WHAT TO WORK ON: List every line of the rows below that contains the string "muffins". Treat case as significant.

RECORDS FOR THE EXERCISE:

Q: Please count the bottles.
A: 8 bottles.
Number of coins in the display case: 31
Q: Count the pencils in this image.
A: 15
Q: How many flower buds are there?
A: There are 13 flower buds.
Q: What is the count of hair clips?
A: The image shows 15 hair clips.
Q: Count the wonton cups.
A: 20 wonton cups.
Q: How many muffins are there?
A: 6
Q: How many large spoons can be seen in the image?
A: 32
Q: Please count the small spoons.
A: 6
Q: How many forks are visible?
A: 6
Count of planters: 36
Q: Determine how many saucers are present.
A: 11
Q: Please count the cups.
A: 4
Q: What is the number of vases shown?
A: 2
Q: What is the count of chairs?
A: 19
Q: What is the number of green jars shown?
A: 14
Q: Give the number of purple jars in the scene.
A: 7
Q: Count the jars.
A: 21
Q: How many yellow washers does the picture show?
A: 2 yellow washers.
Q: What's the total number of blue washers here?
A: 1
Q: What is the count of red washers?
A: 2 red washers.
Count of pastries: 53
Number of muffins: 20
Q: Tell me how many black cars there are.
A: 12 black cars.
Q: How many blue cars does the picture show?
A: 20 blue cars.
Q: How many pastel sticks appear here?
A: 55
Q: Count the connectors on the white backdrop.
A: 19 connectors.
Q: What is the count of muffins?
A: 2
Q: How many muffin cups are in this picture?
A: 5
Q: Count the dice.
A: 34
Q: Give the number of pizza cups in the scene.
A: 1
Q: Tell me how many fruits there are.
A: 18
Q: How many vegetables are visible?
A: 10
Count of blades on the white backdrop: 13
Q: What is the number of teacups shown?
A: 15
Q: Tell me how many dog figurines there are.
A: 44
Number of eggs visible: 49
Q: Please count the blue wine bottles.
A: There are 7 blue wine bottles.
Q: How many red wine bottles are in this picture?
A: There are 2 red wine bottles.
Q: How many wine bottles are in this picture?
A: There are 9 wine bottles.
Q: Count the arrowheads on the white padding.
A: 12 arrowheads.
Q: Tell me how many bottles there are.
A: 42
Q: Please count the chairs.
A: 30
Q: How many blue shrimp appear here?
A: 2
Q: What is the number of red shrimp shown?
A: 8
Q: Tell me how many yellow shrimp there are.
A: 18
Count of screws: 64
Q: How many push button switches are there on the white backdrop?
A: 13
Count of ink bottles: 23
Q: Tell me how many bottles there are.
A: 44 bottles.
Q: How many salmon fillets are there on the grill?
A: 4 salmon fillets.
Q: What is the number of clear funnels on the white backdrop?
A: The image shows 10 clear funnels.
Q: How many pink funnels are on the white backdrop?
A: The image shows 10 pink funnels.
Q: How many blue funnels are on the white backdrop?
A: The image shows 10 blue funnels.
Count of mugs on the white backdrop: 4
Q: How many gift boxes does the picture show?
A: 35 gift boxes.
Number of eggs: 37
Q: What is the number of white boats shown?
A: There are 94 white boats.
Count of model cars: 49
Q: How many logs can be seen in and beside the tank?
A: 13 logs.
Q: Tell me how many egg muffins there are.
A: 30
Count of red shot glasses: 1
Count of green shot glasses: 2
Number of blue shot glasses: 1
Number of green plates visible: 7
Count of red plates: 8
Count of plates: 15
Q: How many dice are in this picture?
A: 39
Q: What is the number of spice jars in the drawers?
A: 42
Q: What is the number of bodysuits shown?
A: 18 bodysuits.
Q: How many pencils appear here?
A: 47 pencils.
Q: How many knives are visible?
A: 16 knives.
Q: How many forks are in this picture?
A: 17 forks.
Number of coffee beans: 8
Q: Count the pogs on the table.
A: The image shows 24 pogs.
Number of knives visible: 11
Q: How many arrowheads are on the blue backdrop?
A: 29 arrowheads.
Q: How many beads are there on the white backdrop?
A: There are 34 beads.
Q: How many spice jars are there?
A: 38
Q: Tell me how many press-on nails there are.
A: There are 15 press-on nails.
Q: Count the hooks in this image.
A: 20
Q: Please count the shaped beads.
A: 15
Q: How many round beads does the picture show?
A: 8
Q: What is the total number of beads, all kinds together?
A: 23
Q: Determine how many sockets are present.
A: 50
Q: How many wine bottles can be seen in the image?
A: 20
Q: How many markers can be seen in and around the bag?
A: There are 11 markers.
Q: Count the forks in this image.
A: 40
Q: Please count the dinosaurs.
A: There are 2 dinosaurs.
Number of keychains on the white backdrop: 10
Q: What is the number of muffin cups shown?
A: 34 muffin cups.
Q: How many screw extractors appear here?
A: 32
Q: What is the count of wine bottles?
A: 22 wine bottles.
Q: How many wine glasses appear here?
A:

SOLUTION:
Q: How many muffins are there?
Number of muffins: 20
Q: What is the count of muffins?
Q: Tell me how many egg muffins there are.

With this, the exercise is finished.